And later, after identifying the cases that progressively relaxed the "normal" requirement the learned authors state:


"In these later cases reliance was placed on the words of Lord Davey in Salomon's case itself that "the company is bound in a matter intra vires by the unanimous agreement of its members". What now seems clear is that there does not have to be unanimous agreement of all members but merely agreement or tacit aquiescence of all members entitled to vote on the matter. But it appears that nothing less will suffice."


  1. Secondly, I know of no law prohibiting persons attending a private meeting from holding pre-meeting discussions and working out a strategy or plan to effect or implement any lawful purpose prior to the actual meeting taking place. Indeed, given the novelty, magnitude, and importance of the proposed changes in the directorships of ITL, and in the Ifira Trust beneficiary groupings from four (4) matarau to thirty one (31) warakali, it would have been naïve to leave such significant changes purely to chance and the vagries of uninformed beneficiaries and potentially hostile dissenters without some prior explanation, organization and canvassing of support.
  2. Finally, despite the colourful description in his sworn statement deposed 13 years after the event, I prefer and accept the accuracy of the contemporaneous Minutes of the beneficiary's meeting, in recording Kalpokor Kalsakau's "... full support to the restructure of ITL and that it was being planned by the current Directors for year 2000" (at p.5), secondly, his recorded clarification concerning the necessary amendment of the ITL Articles of Association from "matarau" to "warakali" (at p.7) and, finally his congratulating of "the new ITL Directors" (at p.14).
  3. Needless to say Kalpokor Kalsakau voluntarily tendered his resignation as Chairman and Director of ITL effective from Thursday 25 November 1999 at 4.30 p.m. ie. a week prior to the beneficiaries meeting and whatsmore, he was compliant in getting the written resignations of the other seven (7) directors of ITL which he forwarded under copy of his letter to the ITL solicitors dated 3 December 1999. With those resignations the ITL Board of Directors largely became vacant and needed to be urgently filled to ensure the proper management of ITL's affairs was not left in a vacuum.

#### What to do:
1. List every page reference that the judgment excerpt above cites from the minutes of the beneficiaries' meeting.
2. Translate this sentence from the judgment excerpt into French: "What now seems clear is that there does not have to be unanimous agreement of all members but merely agreement or tacit aquiescence of all members entitled to vote on the matter."
3. Copy out everything in the judgment excerpt from "1. Secondly, I" down to "canvassing of support.".

#### Dataset section:
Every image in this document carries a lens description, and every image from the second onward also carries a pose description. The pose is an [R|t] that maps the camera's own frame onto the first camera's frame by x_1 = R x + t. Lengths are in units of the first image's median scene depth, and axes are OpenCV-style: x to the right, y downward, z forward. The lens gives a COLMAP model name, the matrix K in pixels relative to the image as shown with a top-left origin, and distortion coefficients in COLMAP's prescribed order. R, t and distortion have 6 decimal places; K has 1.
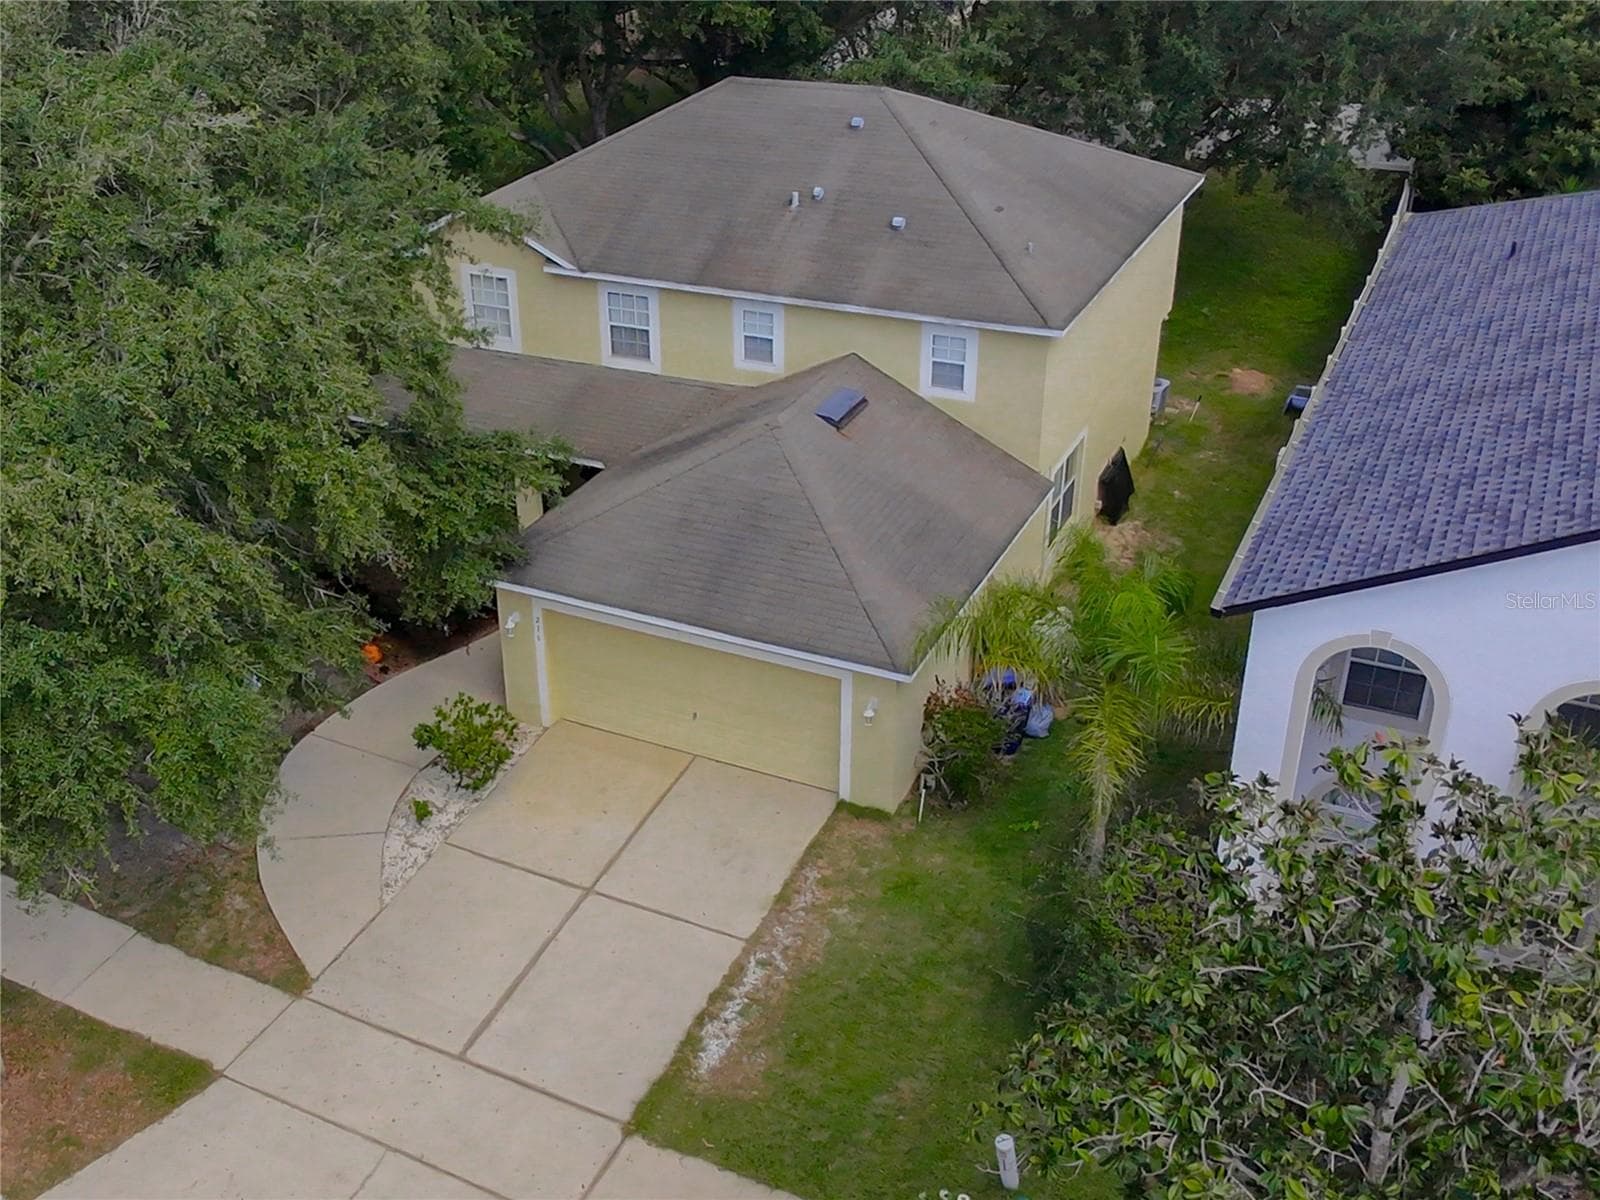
lens RADIAL K [[1457.6, 0, 800.0], [0, 1457.6, 600.0], [0, 0, 1]] dist [-0.000681, -0.003870]
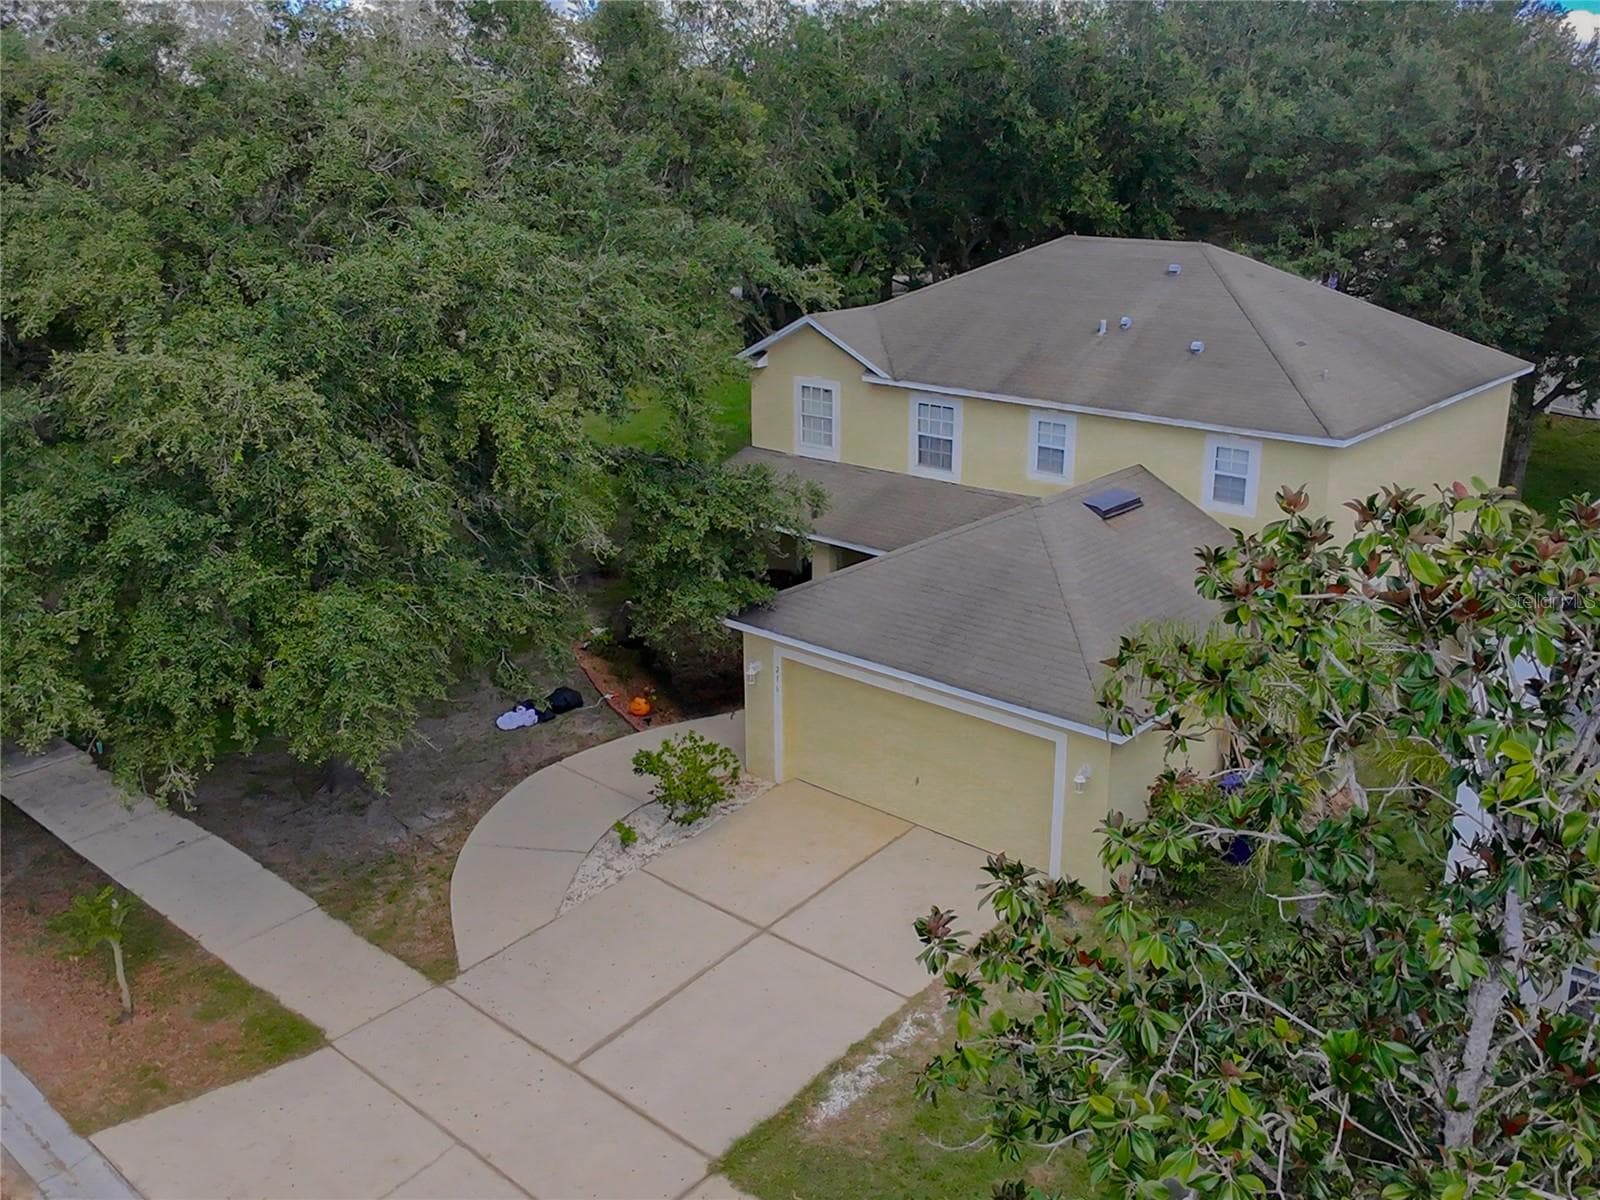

#### Solutions to the tasks:
1. p.5, p.7, p.14

2. Ce qui semble désormais clair, c'est qu'il n'est pas nécessaire d'obtenir l'accord unanime de tous les membres, mais simplement l'accord ou l'acquiescement tacite de tous les membres ayant le droit de voter sur la question.

3.
1. Secondly, I know of no law prohibiting persons attending a private meeting from holding pre-meeting discussions and working out a strategy or plan to effect or implement any lawful purpose prior to the actual meeting taking place. Indeed, given the novelty, magnitude, and importance of the proposed changes in the directorships of ITL, and in the Ifira Trust beneficiary groupings from four (4) matarau to thirty one (31) warakali, it would have been naïve to leave such significant changes purely to chance and the vagries of uninformed beneficiaries and potentially hostile dissenters without some prior explanation, organization and canvassing of support.